Just incase there will be alot of records on snorby so since we want fast results. I use a heavy ram intensive machine with big innodb pool size (64 gig ram machine)

configuration below.

/etc/my.cnf
----------------------
[client]
port            = 3306
socket          = /sql/mysql.sock
default-character-set=latin5

[mysqld]
port            = 3306
socket          = /sql/mysql.sock
server-id       = 1140

skip-name-resolve
skip-slave

log-error=/sql/mysqld.log
pid-file=/sql/mysqld.pid
log-slow-queries=/sql/mysqld-slow.log
long_query_time=7

# Slave Relay Log Files Related:
relay-log=/sql/mysqld-relay-bin
relay-log-index=/sql/mysqld-relay-bin.index
relay-log-info-file=/sql/relay-log.info

expire_logs_days=15
#skip-locking
key_buffer = 8384M
max_allowed_packet = 5M
table_cache = 1024
sort_buffer_size = 2M
read_buffer_size = 2M
read_rnd_buffer_size = 8M
myisam_sort_buffer_size = 14M
thread_cache_size = 128
query_cache_size = 32M
thread_concurrency = 8
wait_timeout = 720

character-set-server=latin5

#binlog-do-db=mydating
#binlog-do-db=search
#log_bin_trust_function_creators = 1;

log-bin=mysql-bin
innodb_file_per_table

max_heap_table_size=512M
max_connect_errors=10000
max_connections=512

#default-character-set=latin5

default-storage-engine=INNODB
max_relay_log_size=100000000
innodb_buffer_pool_size=38000M
innodb_additional_mem_pool_size=25M
innodb_log_file_size = 768M
old_password=1
#innodb_force_recovery = 4

[mysqldump]
quick
max_allowed_packet = 16M

[mysql]
no-auto-rehash

[isamchk]
key_buffer = 256M
sort_buffer_size = 256M
read_buffer = 2M
write_buffer = 2M

[myisamchk]
key_buffer = 256M
sort_buffer_size = 256M
read_buffer = 2M
write_buffer = 2M

[mysqlhotcopy]
interactive-timeout
-------------------

Since i use ubuntu my example goes with it. We install packages and dependencies below

apt-get install apache2 ruby libzlib-ruby rdoc 
irb rubygems rails eruby libapache2-mod-fcgid libfcgi-ruby1.8 
libmysql-ruby libdbd-mysql-ruby1.8 libapache2-mod-passenger git-core
 
then we can install snort apt-get install snort
 
after this we go for config snort /etc/snort/database.conf
 
#The idea is here. Snort logging format change so we have to use it barnyard2 to
make it understandable and add to db, so barnyard2 converts is to elligable format
and adds to mysql. Then snorby is going to analyze it and statistically shows it.
 
On our case with mysql path for includes so we give as /usr/local/mysql
We extract the barnyard2 and start to install.
./configure --with-mysql=/usr/local/mysql ; make ; make install
after installation we go for database config file of snort and comment the old line 
and add below line for unified2 log out put. Plan is snort puts output, barnyard2
reads this output and inserts it into db. 
 
output unified2: filename snort.out, limit 128
 
restart snort service or start it.  
 
then for barnyard2 config add this line below the configuration. follow the example and explanations in the config file. Easily can find it.

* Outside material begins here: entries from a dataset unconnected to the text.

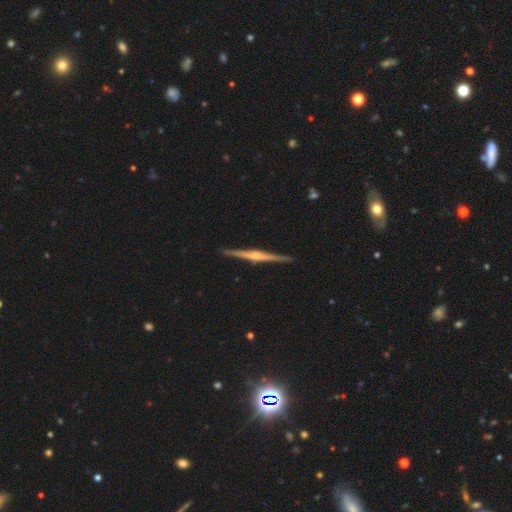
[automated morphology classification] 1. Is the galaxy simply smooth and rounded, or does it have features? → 81% featured or disk, 14% smooth, 5% star or artifact.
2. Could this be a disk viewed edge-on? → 99% yes, 1% no.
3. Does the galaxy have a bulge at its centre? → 73% rounded, 14% boxy, 13% none.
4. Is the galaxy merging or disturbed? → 92% none, 6% minor disturbance, 1% major disturbance, 1% merger.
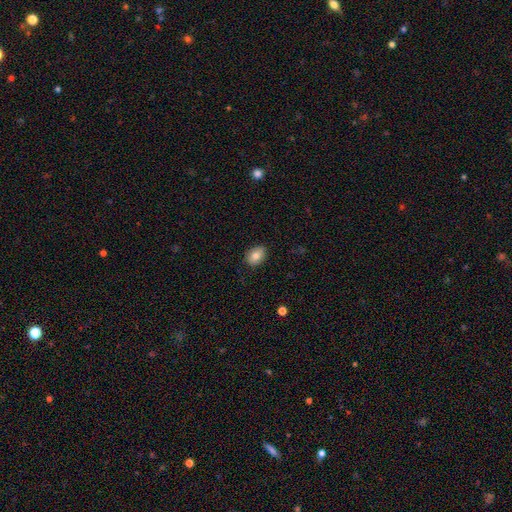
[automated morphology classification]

output database: log, mysql, user=yourusername password=yourpassword dbname=snort host=dbhost
Then we start barnyard2 too.
barnyard2 -c /usr/local/etc/barnyard2.conf -d /var/log/snort -f snort.out -D

before put -D you can enter without it and can see that event flow on screen and can check with events table that it records it to mysql snort db.

now we have mysql/snort/barnyard2 ready for snorby.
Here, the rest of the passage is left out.